A decade later, September 19 remains a cursed marathon day. Happily, work rather than injury precluded travel to Bismark that weekend. Not wanting to waste our training, Rachael returned and I went for the first time to St. Charles.
While we no doubt burned some calories running, we enjoyed an otherwise extra-ordinarily indulgent weekend. The first Friday of the month is wine dinner day at Whittemore House, the Washington University's faculty club. Chile was the theme country this month, crab and avocado, beef and tres leches were three of the five courses. Plus there was wine. Saturday we went to St. Charles to get our numbers and had tapas at Bella Vino on Main Street. Bella Vino has had the inspired notion that bacon wrapped dates should be stuffed with chorizo. Observe us enjoying the house fare below.
As seen in the photo, main street St. Charles is incredibly quaint. The town is, by US standards, an ancient river town and was the first state capital. It's an unusual corner of St. Louis.

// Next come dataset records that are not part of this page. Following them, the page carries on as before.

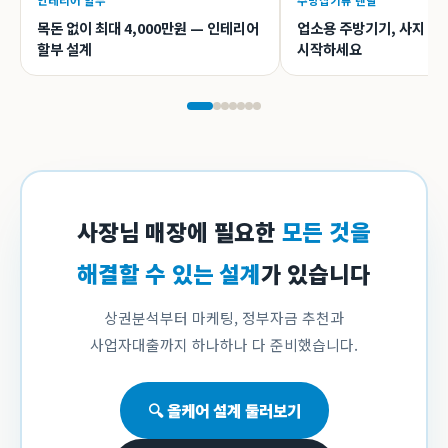
인테리어 할부
주방집기류 렌탈
목돈 없이 최대 4,000만원 — 인테리어
업소용 주방기기, 사지 말
할부 설계
시작하세요
사장님 매장에 필요한
모든 것을
해결할 수 있는 설계
가 있습니다
상권분석부터 마케팅, 정부자금 추천과
사업자대출까지 하나하나 다 준비했습니다.
🔍 올케어 설계 둘러보기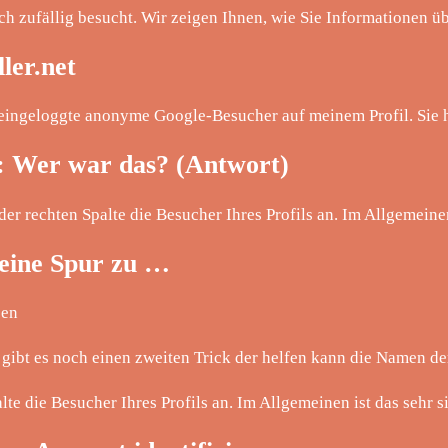
uch zufällig besucht. Wir zeigen Ihnen, wie Sie Informationen üb
ler.net
eingeloggte anonyme Google-Besucher auf meinem Profil. Sie
: Wer war das? (Antwort)
er rechten Spalte die Besucher Ihres Profils an. Im Allgemeinen 
 eine Spur zu …
sen
ibt es noch einen zweiten Trick der helfen kann die Namen de
alte die Besucher Ihres Profils an. Im Allgemeinen ist das sehr 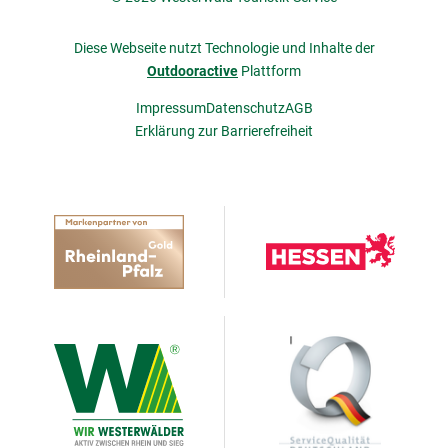
Diese Webseite nutzt Technologie und Inhalte der
Outdooractive
Plattform
Impressum
Datenschutz
AGB
Erklärung zur Barrierefreiheit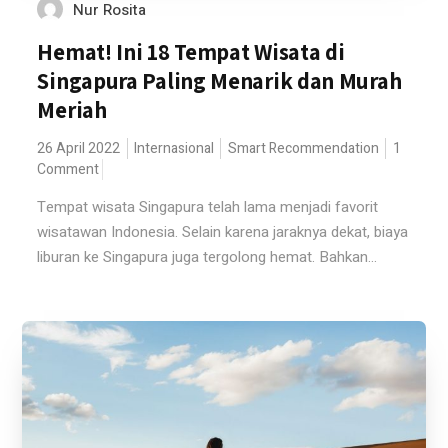
Nur Rosita
Hemat! Ini 18 Tempat Wisata di
Singapura Paling Menarik dan Murah
Meriah
26 April 2022
Internasional
Smart Recommendation
1
Comment
Tempat wisata Singapura telah lama menjadi favorit
wisatawan Indonesia. Selain karena jaraknya dekat, biaya
liburan ke Singapura juga tergolong hemat. Bahkan...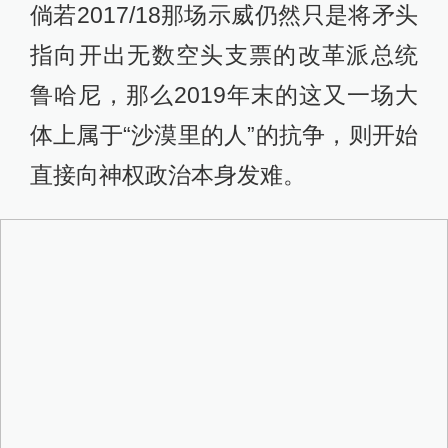
“山脚下的人”
“山脚下的人”属于另一个世界。这里生
活着房地产商、银行家、工程师、医
生、知识分子、文化名流……当然还
有神权体制内的人。他们中的一些人
甚至拿着双重国籍，只是假期时回来
德黑兰城北消闲。城北的周末不乏在
地下空间中举行的摇滚和电子音乐演
出，在家庭聚会和派对上，也总有人
会带酒。这些酒或是从亚美尼亚人手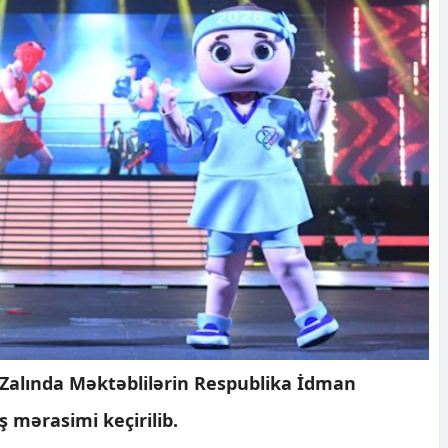
 Zalında Məktəblilərin Respublika İdman
ş mərasimi keçirilib.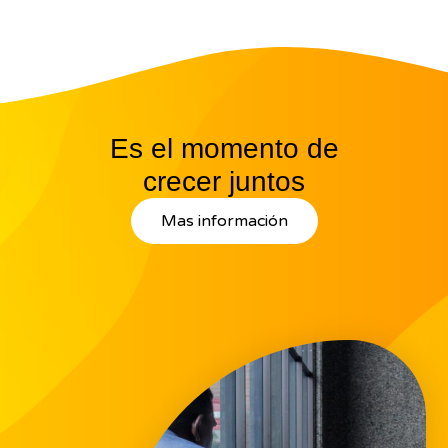
Es el momento de
crecer juntos
Mas información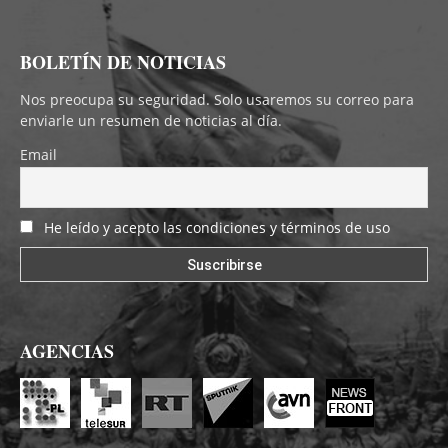
BOLETÍN DE NOTICIAS
Nos preocupa su seguridad. Solo usaremos su correo para
enviarle un resumen de noticias al día.
Email
He leído y acepto las condiciones y términos de uso
AGENCIAS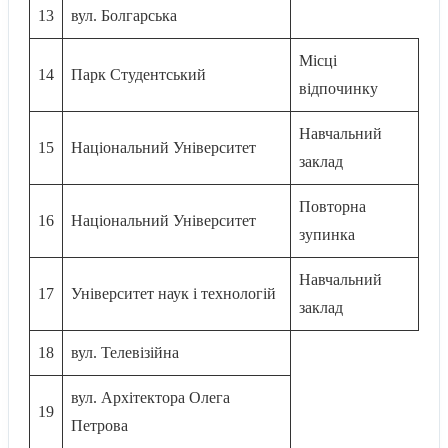
13
вул. Болгарська
Місці
14
Парк Студентський
відпочинку
Навчальний
15
Національний Університет
заклад
Повторна
16
Національний Університет
зупинка
Навчальний
17
Університет наук і технологій
заклад
18
вул. Телевізійна
вул. Архітектора Олега
19
Петрова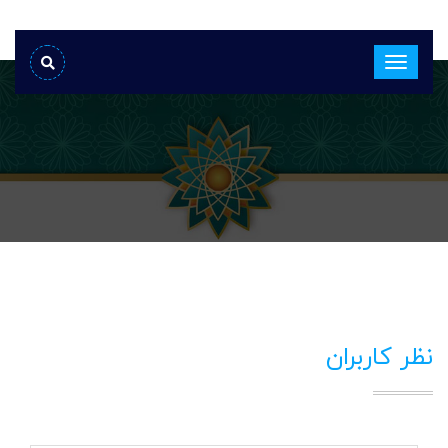
نظر کاربران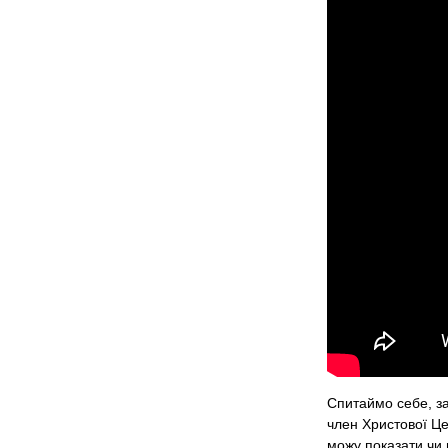
Спитаймо себе, з
член Христової Це
можу показати чи 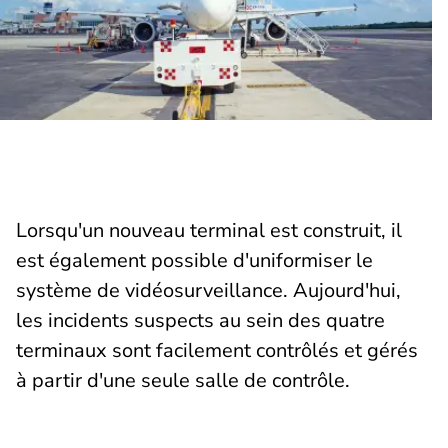
Lorsqu'un nouveau terminal est construit, il
est également possible d'uniformiser le
système de vidéosurveillance. Aujourd'hui,
les incidents suspects au sein des quatre
terminaux sont facilement contrôlés et gérés
à partir d'une seule salle de contrôle.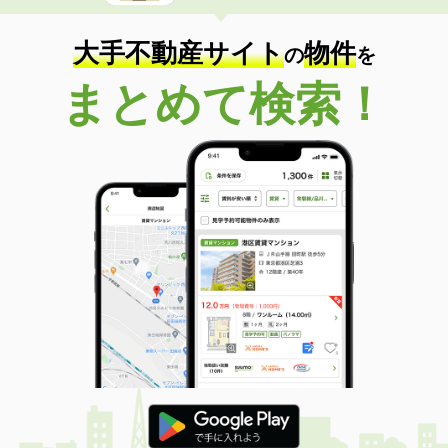
大手不動産サイト
物件
の
を
まとめて検索！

Saturday night we continued our culinary excesses with steak and Yorkshire pudding, not the most recommended premarathon fare but life is short. We celebrated Rachael's birthday a early with warm tarts, as shown below.
Sunday morning was cool and crisp. Cindy dropped us near the start with 20 minutes to go until race time. Here I am with the huddled masses, trying to stay warm.
As to the race itself, there was not much to it. My goal was simply to get back into the project after the frustration of trying to go fast and minimalist. 3 hours is not in the cards, 4 is not that hard to maintain. I did a 20 mile training run in late August, but otherwise had not run terribly long in training, which was on the backburner in September. With this in mind the run went pretty well. The first half has the full marathon and the half together and wanders through St. Charles and out into the country side. Miles 5 through 8 wander through a planned community, New Town, which is fun to see. I ran a comfortable 7:40-7:50. The second half is a straight out and back on the Katy Trail rail-to-trail track, which is packed cinder. My quads and hamstrings came into a fair bit of pain from mile 21 on, the 25th mile I went quite slow (maybe 13 min pace) since there was no need to force the pain, but I ran hard again for the last mile. Recovery has been typical. I had 5-6 gel packs during the run, which didn't seem to help much. Here I am coming into the finish:
My weight is up a bit from last time, maybe bringing it down will get my speed up a bit. Rachael did very well in the half, finishing just under 2:05. Here we are together at the end:
Great food and company, the unexpected funkiness of St. Charles and the great running surface on the Katy Trail made this one of my favorite marathons, coming in at number 9 in the rankings. Given that all the runs have been enjoyable, 9 is pretty good.